Following on from my post about SWOT, how do you exploit this analysis to come up with the requirements you’ve identified with your web content management system? Here’s a rapid approach:
- Distribute your SWOT analysis to your stakeholders and set up workshops involving between three and five participants in each.
- You’ll need a large whiteboard. Each workshop shouldn’t need more than 30 minutes: 5 minutes to introduce the activity, 15 minutes to run it and 10 minutes to recap.
- Draw a horizontal line in the centre of the whiteboard. To the left of the line write a one or two-word phrase that describes the objective or result you’re trying to achieve: for example, “improved WCM”.
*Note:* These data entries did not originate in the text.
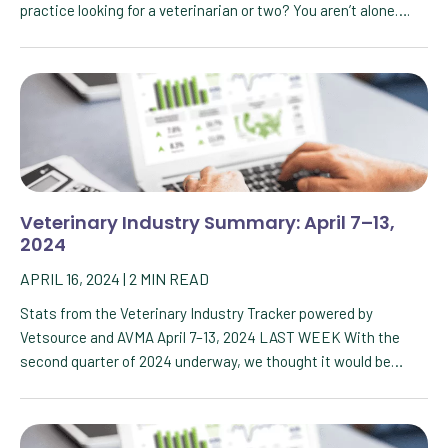
practice looking for a veterinarian or two? You aren’t alone….
Veterinary Industry Summary: April 7–13,
2024
APRIL 16, 2024
|
2
MIN READ
Stats from the Veterinary Industry Tracker powered by
Vetsource and AVMA April 7–13, 2024 LAST WEEK With the
second quarter of 2024 underway, we thought it would be…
- Take the key areas identified as weaknesses, opportunities and threats and draw them as spokes coming off the horizontal line: e.g. content, performance, usability, competitor offerings.
- Now work with your participants to identify the subjects you need to tackle in order to address the issues identified in the SWOT. Ideas should follow on from the categories you’re suggesting: e.g. competitors are offering RSS feeds, email subscription, personalised news, etc. What else can you offer that your competitor doesn’t currently provide?
- The idea is to get as many ideas as possible around the themes you’ve identified. At this stage, it’s about quantity not quality. Keeping forking new lines off the themes as you go along, so eventually you end up with ideas that are four or five levels off the main horizontal line.
You’ll end up with something like this, although hopefully more detailed. Click on the image to view the full-size diagram.

Since all the ideas have been made with reference to the original weaknesses, opportunities and threats, they should all be in line with real issues that your SWOT has identified.
You’ll get a feel for the level of detail as you go along, but try not to get too bogged down in any one area: keep the ideas moving along.
At the end of the exercise, you should end up with a skeleton of ideas that looks something like a fishbone. Draw a fish around it to make it look like one if that helps!
What the fishbone will help you do is to drive out requirements that you may not have considered previously. The higher-level ideas should stimulate the more granular issues and focus your stakeholders on the central issues identified in the SWOT, rather than simply bringing their own agenda to the table.
What the fish won’t tell you whether those requirements are feasible or valuable, so the next step we’ll look at is prioritisation.